Nearly 15,000 people are waiting for a liver, according to the U.S. Department of Health and Human Services, including 188 people in Utah.

About 1,500 people die each year waiting for a transplant. Another 1,700 are removed after getting too sick.

Tracy Schmidt, the executive director and president of Intermountain Donor Services, said the decision to accept hepatitis C-positive livers for donation would save lives.

He asked people to register to be organ donors even if they think they are too ill or too old.

"You're not too old," Schmidt said. "Always register as a donor and let us decide."

Doctors have previously used hepatitis C-positive livers for transplant in patients who were already infected, but they have never before transplanted a diseased liver into an otherwise healthy patient, according to Gilroy.

Now, due to the new treatments, "what is a perceived problem is a solution," he said.

The procedure does not come without some risks. Doctors have to walk patients through the relative risks of replacing one liver disease with another. Gilroy said he reserved the option for the "sickest of the sick."

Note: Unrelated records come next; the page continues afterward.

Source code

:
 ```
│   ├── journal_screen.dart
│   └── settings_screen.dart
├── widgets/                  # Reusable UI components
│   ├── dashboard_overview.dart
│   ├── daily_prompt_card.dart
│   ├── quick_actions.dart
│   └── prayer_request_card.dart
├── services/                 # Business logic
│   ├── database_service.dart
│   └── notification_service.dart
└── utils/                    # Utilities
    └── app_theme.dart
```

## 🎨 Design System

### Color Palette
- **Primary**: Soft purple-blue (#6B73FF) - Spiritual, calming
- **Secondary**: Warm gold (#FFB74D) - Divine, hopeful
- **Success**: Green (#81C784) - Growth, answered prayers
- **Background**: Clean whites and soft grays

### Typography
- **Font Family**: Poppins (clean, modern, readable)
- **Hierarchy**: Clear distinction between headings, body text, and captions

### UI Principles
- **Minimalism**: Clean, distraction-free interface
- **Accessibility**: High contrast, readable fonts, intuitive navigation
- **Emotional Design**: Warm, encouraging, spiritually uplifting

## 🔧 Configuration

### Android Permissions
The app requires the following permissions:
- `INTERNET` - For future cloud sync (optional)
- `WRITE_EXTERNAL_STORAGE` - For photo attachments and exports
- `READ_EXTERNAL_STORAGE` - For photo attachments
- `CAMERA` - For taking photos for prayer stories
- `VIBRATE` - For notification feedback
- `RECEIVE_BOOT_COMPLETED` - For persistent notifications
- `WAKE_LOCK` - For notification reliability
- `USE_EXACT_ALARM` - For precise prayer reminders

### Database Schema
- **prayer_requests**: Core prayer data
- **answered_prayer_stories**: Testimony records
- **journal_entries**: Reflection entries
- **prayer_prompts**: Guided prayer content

Because the new hepatitis C treatments have a more than 95 percent cure rate, that means the chance of a patient dying while waiting for a liver transplant is usually much higher than the chance they cannot cure the hepatitis C, Gilroy said.

Another patient, David Ericson, was diagnosed with the same disease as Swank in 1995.

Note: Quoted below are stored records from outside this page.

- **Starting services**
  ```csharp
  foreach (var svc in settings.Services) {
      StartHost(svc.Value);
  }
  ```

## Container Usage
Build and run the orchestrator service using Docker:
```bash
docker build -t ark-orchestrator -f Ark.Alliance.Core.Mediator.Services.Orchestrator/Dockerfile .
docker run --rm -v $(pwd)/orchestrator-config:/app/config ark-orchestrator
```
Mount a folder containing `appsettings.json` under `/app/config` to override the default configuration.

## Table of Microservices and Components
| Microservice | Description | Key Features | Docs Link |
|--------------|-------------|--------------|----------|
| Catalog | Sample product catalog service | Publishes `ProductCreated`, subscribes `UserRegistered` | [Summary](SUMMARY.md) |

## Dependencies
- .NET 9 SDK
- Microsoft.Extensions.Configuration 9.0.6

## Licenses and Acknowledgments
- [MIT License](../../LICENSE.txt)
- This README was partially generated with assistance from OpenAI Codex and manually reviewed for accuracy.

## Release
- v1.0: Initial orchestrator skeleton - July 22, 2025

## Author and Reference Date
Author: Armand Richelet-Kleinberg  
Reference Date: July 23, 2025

Three years ago, his liver started worsening. Last year, the complications became life-threatening after he contracted a dangerous infection that did not respond to antibiotics.

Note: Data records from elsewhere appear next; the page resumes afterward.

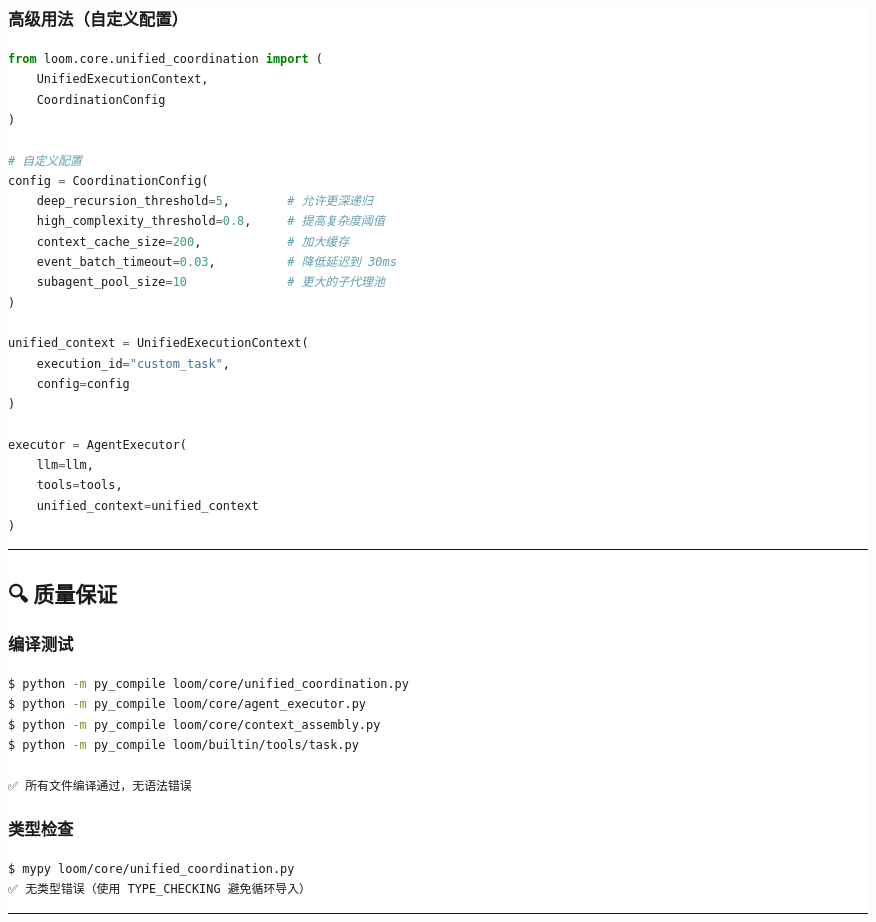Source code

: ### 高级用法（自定义配置）

```python
from loom.core.unified_coordination import (
    UnifiedExecutionContext,
    CoordinationConfig
)

# 自定义配置
config = CoordinationConfig(
    deep_recursion_threshold=5,        # 允许更深递归
    high_complexity_threshold=0.8,     # 提高复杂度阈值
    context_cache_size=200,            # 加大缓存
    event_batch_timeout=0.03,          # 降低延迟到 30ms
    subagent_pool_size=10              # 更大的子代理池
)

unified_context = UnifiedExecutionContext(
    execution_id="custom_task",
    config=config
)

executor = AgentExecutor(
    llm=llm,
    tools=tools,
    unified_context=unified_context
)
```

---

## 🔍 质量保证

### 编译测试

```bash
$ python -m py_compile loom/core/unified_coordination.py
$ python -m py_compile loom/core/agent_executor.py
$ python -m py_compile loom/core/context_assembly.py
$ python -m py_compile loom/builtin/tools/task.py

✅ 所有文件编译通过，无语法错误
```

### 类型检查

```bash
$ mypy loom/core/unified_coordination.py
✅ 无类型错误（使用 TYPE_CHECKING 避免循环导入）
```

---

Each time Ericson returned to the hospital, he was weaker. By the time Intermountain doctors approached him about the possibility of using a diseased liver for transplant, he was close to death.

(Photo: Scott G Winterton, Deseret News)
(Photo: Scott G Winterton, Deseret News)

"We knew there was some potential risk, but we were more concerned about where I was with my current health," Ericson said.

Like Ericson, Swank was in danger of being taken off the waitlist entirely. He was at high risk of developing a cancer that would have instantly disqualified him from getting a liver transplant — essentially a death sentence.

"I was much more concerned that I just wouldn't make it," Swank said.

After undergoing the liver transplant, Swank is now cured of hepatitis C. Ericson is still in the middle of the process, which involves several weeks of taking pills. He is planning to go back to work as soon as he is able. And Swank is already planning to head back to Korea, where he works.

"I have more energy than I've had in years," Swank said. "I've been given another shot at life."

Gilroy said researchers are also looking at the possibility of using livers with fatty liver disease for transplant. Caused mostly by poor diet, fatty liver disease is one of the most common diseases in the U.S., affecting about 1 in 5 people.

"That's going to be the next Everest for us," Gilroy said. "This was just a small hill."